Como quer que seja, dá-se o caso, em diversos países, que os jovens sacerdotes recém-ordenados segundo o Ordo novo queiram depois celebrar a sua primeira missa (em Portugal, também conhecida como “Missa Nova”, mas aqui no sentido de primeira missa de um novo sacerdote) segundo o rito tradicional. Sinal de que o interesse pela missa tradicional se faz sentir de maneira muito significativa dentro dos seminários diocesanos. Assim, por exemplo, numa grande capital como Paris, este ano, em 2018, os seminaristas pediram para que fosse ministrado um curso de estudos sobre o rito tridentino.
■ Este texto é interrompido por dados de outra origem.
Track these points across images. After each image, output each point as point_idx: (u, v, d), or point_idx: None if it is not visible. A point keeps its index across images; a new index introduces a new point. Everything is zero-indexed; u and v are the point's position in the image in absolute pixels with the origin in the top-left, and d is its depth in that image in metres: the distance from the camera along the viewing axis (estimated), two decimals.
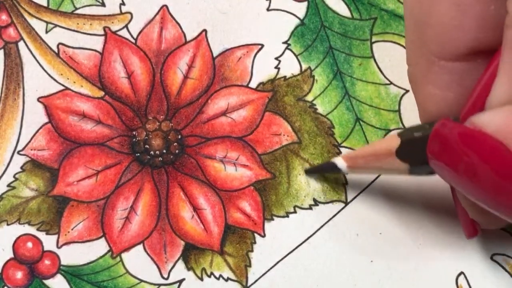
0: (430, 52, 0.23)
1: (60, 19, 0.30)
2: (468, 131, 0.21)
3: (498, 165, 0.20)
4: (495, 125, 0.20)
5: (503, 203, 0.20)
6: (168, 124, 0.29)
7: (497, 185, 0.20)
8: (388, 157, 0.25)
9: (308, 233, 0.29)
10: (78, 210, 0.28)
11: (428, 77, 0.24)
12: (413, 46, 0.24)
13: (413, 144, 0.24)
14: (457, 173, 0.21)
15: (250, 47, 0.30)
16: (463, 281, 0.28)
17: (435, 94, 0.24)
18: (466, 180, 0.21)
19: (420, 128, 0.24)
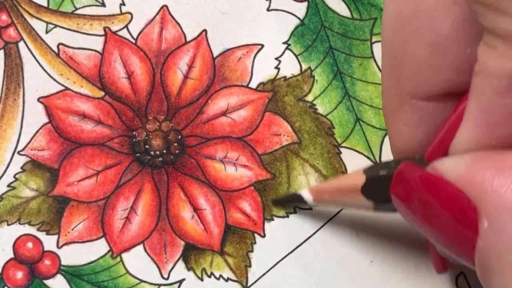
0: (403, 89, 0.23)
1: (60, 19, 0.30)
2: (430, 176, 0.21)
3: (457, 213, 0.20)
4: (456, 173, 0.20)
5: (461, 249, 0.20)
6: (168, 124, 0.29)
7: (456, 232, 0.20)
8: (353, 193, 0.25)
9: (308, 233, 0.29)
10: (78, 210, 0.28)
11: (399, 114, 0.24)
12: (387, 80, 0.24)
13: (378, 182, 0.24)
14: (417, 216, 0.21)
15: (250, 47, 0.30)
16: (463, 281, 0.28)
17: (404, 131, 0.24)
18: (426, 223, 0.21)
19: (385, 166, 0.24)
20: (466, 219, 0.19)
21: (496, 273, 0.19)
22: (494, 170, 0.19)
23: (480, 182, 0.19)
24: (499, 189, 0.19)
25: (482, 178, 0.19)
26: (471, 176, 0.19)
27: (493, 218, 0.19)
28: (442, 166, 0.21)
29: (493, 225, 0.19)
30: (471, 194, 0.19)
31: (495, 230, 0.18)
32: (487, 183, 0.19)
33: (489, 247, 0.19)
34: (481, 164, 0.19)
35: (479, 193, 0.19)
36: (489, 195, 0.19)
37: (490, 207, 0.19)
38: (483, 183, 0.19)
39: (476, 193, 0.19)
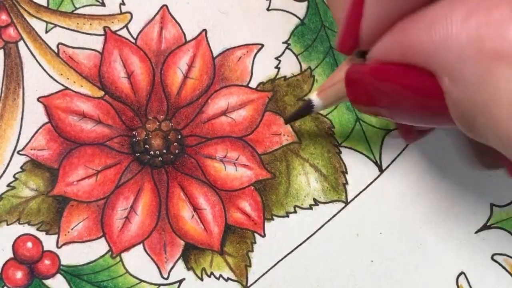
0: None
1: (60, 19, 0.30)
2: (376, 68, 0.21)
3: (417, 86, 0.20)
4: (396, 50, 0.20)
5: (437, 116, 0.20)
6: (168, 124, 0.29)
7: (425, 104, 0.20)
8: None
9: (308, 233, 0.29)
10: (78, 210, 0.28)
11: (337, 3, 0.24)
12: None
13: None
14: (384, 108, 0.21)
15: (250, 47, 0.30)
16: (464, 281, 0.28)
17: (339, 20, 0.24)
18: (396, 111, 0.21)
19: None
20: (427, 87, 0.19)
21: (477, 117, 0.18)
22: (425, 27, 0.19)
23: (419, 45, 0.19)
24: (439, 41, 0.18)
25: (419, 40, 0.19)
26: (409, 46, 0.19)
27: (449, 70, 0.18)
28: (378, 52, 0.21)
29: (453, 77, 0.18)
30: (421, 61, 0.19)
31: (456, 80, 0.18)
32: (426, 42, 0.19)
33: (460, 98, 0.19)
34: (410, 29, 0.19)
35: (426, 56, 0.19)
36: (434, 51, 0.19)
37: (441, 62, 0.18)
38: (422, 44, 0.19)
39: (423, 57, 0.19)
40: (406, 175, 0.29)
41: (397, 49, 0.20)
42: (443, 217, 0.29)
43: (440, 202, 0.29)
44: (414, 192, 0.29)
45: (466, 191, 0.29)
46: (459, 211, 0.29)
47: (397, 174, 0.29)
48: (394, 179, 0.29)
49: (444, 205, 0.29)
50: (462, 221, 0.29)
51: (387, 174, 0.29)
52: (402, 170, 0.29)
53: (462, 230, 0.29)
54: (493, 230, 0.29)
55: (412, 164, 0.29)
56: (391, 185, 0.29)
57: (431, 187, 0.29)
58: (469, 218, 0.29)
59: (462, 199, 0.29)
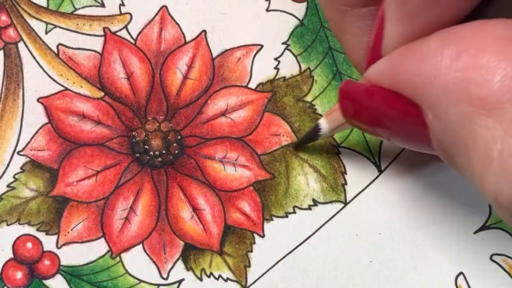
0: (340, 3, 0.24)
1: (59, 20, 0.30)
2: (366, 88, 0.21)
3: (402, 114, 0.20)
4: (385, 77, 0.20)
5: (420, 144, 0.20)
6: (168, 125, 0.29)
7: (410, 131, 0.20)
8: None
9: (308, 233, 0.29)
10: (78, 210, 0.28)
11: (344, 28, 0.24)
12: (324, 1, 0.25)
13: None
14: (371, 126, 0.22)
15: (250, 47, 0.30)
16: (463, 281, 0.28)
17: (354, 43, 0.24)
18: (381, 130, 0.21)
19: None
20: (412, 117, 0.19)
21: (456, 156, 0.19)
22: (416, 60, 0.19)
23: (408, 77, 0.19)
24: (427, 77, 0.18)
25: (409, 72, 0.19)
26: (398, 75, 0.19)
27: (433, 106, 0.18)
28: (371, 74, 0.21)
29: (436, 114, 0.18)
30: (408, 93, 0.19)
31: (439, 118, 0.18)
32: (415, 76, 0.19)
33: (441, 135, 0.19)
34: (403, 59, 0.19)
35: (413, 88, 0.19)
36: (421, 86, 0.19)
37: (427, 98, 0.18)
38: (411, 77, 0.19)
39: (410, 90, 0.19)
40: (405, 175, 0.29)
41: (388, 76, 0.20)
42: (442, 217, 0.29)
43: (439, 203, 0.29)
44: (413, 193, 0.29)
45: (465, 192, 0.29)
46: (458, 212, 0.29)
47: (396, 175, 0.29)
48: (393, 180, 0.29)
49: (443, 205, 0.29)
50: (461, 222, 0.29)
51: (386, 175, 0.29)
52: (401, 170, 0.29)
53: (461, 231, 0.29)
54: (492, 230, 0.29)
55: (411, 164, 0.29)
56: (390, 185, 0.29)
57: (430, 187, 0.29)
58: (468, 219, 0.29)
59: (461, 200, 0.29)
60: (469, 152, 0.18)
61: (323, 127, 0.27)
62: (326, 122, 0.26)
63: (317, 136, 0.27)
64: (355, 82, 0.22)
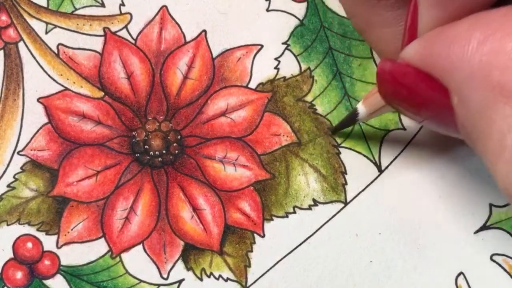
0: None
1: (60, 20, 0.30)
2: (399, 67, 0.21)
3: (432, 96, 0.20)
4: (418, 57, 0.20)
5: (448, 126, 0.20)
6: (168, 125, 0.29)
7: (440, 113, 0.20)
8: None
9: (308, 233, 0.29)
10: (78, 210, 0.28)
11: (372, 21, 0.24)
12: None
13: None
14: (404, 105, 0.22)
15: (250, 47, 0.30)
16: (463, 281, 0.28)
17: (386, 33, 0.24)
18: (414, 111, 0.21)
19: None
20: (441, 100, 0.19)
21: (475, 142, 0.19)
22: (446, 42, 0.19)
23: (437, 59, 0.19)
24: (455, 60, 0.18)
25: (438, 54, 0.19)
26: (429, 57, 0.19)
27: (459, 90, 0.18)
28: (406, 54, 0.21)
29: (461, 98, 0.18)
30: (437, 75, 0.19)
31: (463, 102, 0.18)
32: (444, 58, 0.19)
33: (465, 120, 0.19)
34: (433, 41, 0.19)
35: (442, 71, 0.19)
36: (449, 69, 0.19)
37: (453, 81, 0.18)
38: (440, 59, 0.19)
39: (440, 71, 0.19)
40: (405, 175, 0.29)
41: (420, 56, 0.20)
42: (442, 217, 0.29)
43: (439, 202, 0.29)
44: (413, 193, 0.29)
45: (465, 191, 0.29)
46: (458, 211, 0.29)
47: (397, 175, 0.29)
48: (394, 180, 0.29)
49: (443, 205, 0.29)
50: (461, 221, 0.29)
51: (386, 175, 0.29)
52: (401, 170, 0.29)
53: (461, 230, 0.29)
54: (492, 230, 0.29)
55: (412, 164, 0.29)
56: (390, 185, 0.29)
57: (430, 187, 0.29)
58: (468, 218, 0.29)
59: (461, 199, 0.29)
60: (485, 139, 0.18)
61: (360, 111, 0.27)
62: (364, 107, 0.27)
63: (355, 121, 0.27)
64: (392, 61, 0.22)
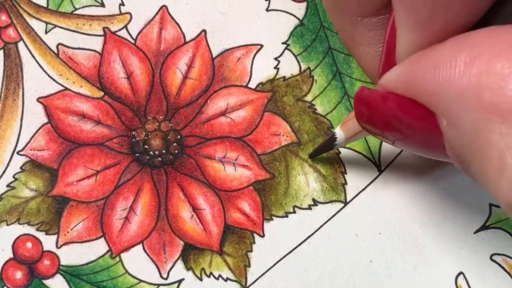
0: (350, 13, 0.24)
1: (59, 20, 0.30)
2: (380, 95, 0.21)
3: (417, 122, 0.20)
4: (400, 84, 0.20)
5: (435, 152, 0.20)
6: (168, 124, 0.29)
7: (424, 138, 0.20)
8: None
9: (308, 233, 0.29)
10: (78, 210, 0.28)
11: (356, 39, 0.24)
12: (333, 13, 0.25)
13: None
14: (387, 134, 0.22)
15: (250, 47, 0.30)
16: (463, 281, 0.28)
17: (367, 53, 0.24)
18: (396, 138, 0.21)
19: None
20: (427, 124, 0.19)
21: (470, 163, 0.18)
22: (431, 66, 0.19)
23: (422, 83, 0.19)
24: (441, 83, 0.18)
25: (423, 78, 0.19)
26: (413, 82, 0.19)
27: (448, 113, 0.18)
28: (386, 81, 0.21)
29: (451, 121, 0.18)
30: (422, 100, 0.19)
31: (454, 124, 0.18)
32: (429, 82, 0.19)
33: (456, 142, 0.19)
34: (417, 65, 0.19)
35: (428, 95, 0.19)
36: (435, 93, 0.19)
37: (441, 104, 0.18)
38: (425, 83, 0.19)
39: (425, 96, 0.19)
40: (405, 175, 0.29)
41: (402, 82, 0.20)
42: (442, 217, 0.29)
43: (439, 202, 0.29)
44: (413, 192, 0.29)
45: (465, 191, 0.29)
46: (458, 211, 0.29)
47: (396, 175, 0.29)
48: (393, 180, 0.29)
49: (443, 205, 0.29)
50: (461, 221, 0.29)
51: (386, 175, 0.29)
52: (401, 170, 0.29)
53: (461, 230, 0.29)
54: (492, 230, 0.29)
55: (411, 164, 0.29)
56: (390, 185, 0.29)
57: (430, 187, 0.29)
58: (468, 218, 0.29)
59: (461, 199, 0.29)
60: (483, 159, 0.18)
61: (338, 136, 0.27)
62: (342, 131, 0.27)
63: (333, 146, 0.27)
64: (370, 89, 0.22)
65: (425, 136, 0.20)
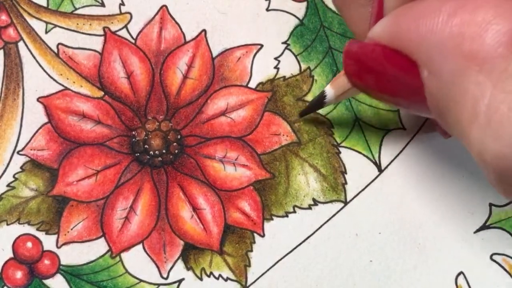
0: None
1: (59, 19, 0.30)
2: (367, 46, 0.21)
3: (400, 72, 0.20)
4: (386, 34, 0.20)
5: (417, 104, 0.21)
6: (168, 124, 0.29)
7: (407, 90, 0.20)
8: None
9: (308, 233, 0.29)
10: (78, 210, 0.28)
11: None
12: None
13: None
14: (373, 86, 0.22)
15: (250, 47, 0.30)
16: (463, 281, 0.28)
17: (359, 12, 0.25)
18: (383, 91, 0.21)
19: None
20: (410, 75, 0.20)
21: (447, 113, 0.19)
22: (415, 17, 0.19)
23: (406, 34, 0.19)
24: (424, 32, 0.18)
25: (407, 29, 0.19)
26: (397, 32, 0.20)
27: (429, 62, 0.19)
28: (373, 33, 0.21)
29: (431, 70, 0.19)
30: (406, 49, 0.19)
31: (434, 74, 0.19)
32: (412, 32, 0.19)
33: (435, 92, 0.19)
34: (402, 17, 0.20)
35: (411, 45, 0.19)
36: (418, 42, 0.19)
37: (423, 54, 0.19)
38: (409, 33, 0.19)
39: (408, 46, 0.19)
40: (405, 175, 0.29)
41: (387, 33, 0.20)
42: (442, 217, 0.29)
43: (439, 202, 0.29)
44: (413, 192, 0.29)
45: (465, 191, 0.29)
46: (458, 211, 0.29)
47: (396, 174, 0.29)
48: (393, 179, 0.29)
49: (443, 205, 0.29)
50: (461, 221, 0.29)
51: (386, 174, 0.29)
52: (401, 170, 0.29)
53: (461, 230, 0.29)
54: (492, 230, 0.29)
55: (411, 164, 0.29)
56: (390, 185, 0.29)
57: (430, 187, 0.29)
58: (468, 218, 0.29)
59: (461, 199, 0.29)
60: (458, 108, 0.18)
61: (328, 93, 0.27)
62: (332, 89, 0.27)
63: (323, 104, 0.27)
64: (359, 42, 0.22)
65: (408, 87, 0.20)
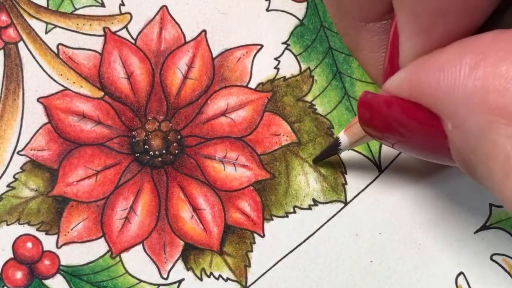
0: (353, 18, 0.24)
1: (59, 20, 0.30)
2: (385, 99, 0.21)
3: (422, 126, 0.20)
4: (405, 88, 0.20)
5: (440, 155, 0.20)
6: (168, 125, 0.29)
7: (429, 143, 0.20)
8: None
9: (308, 233, 0.29)
10: (78, 210, 0.28)
11: (360, 44, 0.24)
12: (337, 18, 0.25)
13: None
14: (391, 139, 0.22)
15: (250, 47, 0.30)
16: (463, 281, 0.28)
17: (371, 58, 0.24)
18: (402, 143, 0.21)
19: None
20: (432, 128, 0.19)
21: (476, 166, 0.18)
22: (435, 70, 0.19)
23: (427, 88, 0.19)
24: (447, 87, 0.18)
25: (428, 82, 0.19)
26: (418, 86, 0.19)
27: (453, 116, 0.18)
28: (390, 86, 0.21)
29: (456, 124, 0.18)
30: (427, 103, 0.19)
31: (459, 127, 0.18)
32: (434, 86, 0.19)
33: (461, 145, 0.19)
34: (421, 70, 0.19)
35: (433, 99, 0.19)
36: (440, 96, 0.19)
37: (446, 108, 0.19)
38: (430, 87, 0.19)
39: (430, 100, 0.19)
40: (405, 175, 0.29)
41: (407, 86, 0.20)
42: (442, 217, 0.29)
43: (439, 202, 0.29)
44: (413, 192, 0.29)
45: (465, 191, 0.29)
46: (458, 211, 0.29)
47: (397, 174, 0.29)
48: (394, 180, 0.29)
49: (443, 205, 0.29)
50: (461, 221, 0.29)
51: (386, 175, 0.29)
52: (401, 170, 0.29)
53: (461, 230, 0.29)
54: (492, 230, 0.29)
55: (412, 164, 0.29)
56: (390, 185, 0.29)
57: (430, 187, 0.29)
58: (468, 218, 0.29)
59: (461, 199, 0.29)
60: (489, 162, 0.18)
61: (342, 141, 0.27)
62: (346, 136, 0.27)
63: (337, 151, 0.27)
64: (374, 93, 0.22)
65: (429, 140, 0.20)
O incremento, lento mas constante, da missa tradicional em todo o mundo, logicamente, não pode não se fazer acompanhar por um incremento das ordenações tradicionais. Logicamente, mas também teologicamente, pois, como ensinava São Tomás, «o sacramento da ordem tem por fim a eucaristia – o sacramento dos sacramentos» – Suplemento da Suma Teológica, questão 37, artigo 2, co. (8).

 



1. Em 2017 : 22 ordenações sacerdotais para a missa tradicional; 84 para a nova.

2. De ordinatione diaconi, presbyteri et episcopi (1ª edição típica, 1968 ; 2ª edição típica, 1990) ; De institutione lectorum et acolythorum (instituição nos ministérios; edição típica, 1972).

3. L’Église en prière. Introduction à la liturgie, Desclée, 1961, p. 512-513.

4. Les ordinations – Les institutions aux ministères, Desclée/Mame, 1977.

5. Cf. São Tomás De Aquino, Suplemento à Suma teológica, q. 37, a. 5.

6. Cânone 266 § 1.

7. «De acordo com as regras tradicionais da Igreja, não se permite às mulheres (moças, mulheres casadas, religiosas) que sirvam o sacerdote no altar dentro das igrejas, em casas, comunidades, colégios ou instituições femininas. Porém, permite-se que as mulheres, segundo quanto prescrito pelas normas relativas a tal matéria: proclamem as leituras, etc.»

8. O Suplemento à Suma, embora escrito após a morte de São Tomás, é uma compilação então levada a cabo pelo seu secretário, Frei Reginaldo, a partir de obras anteriores do mestre.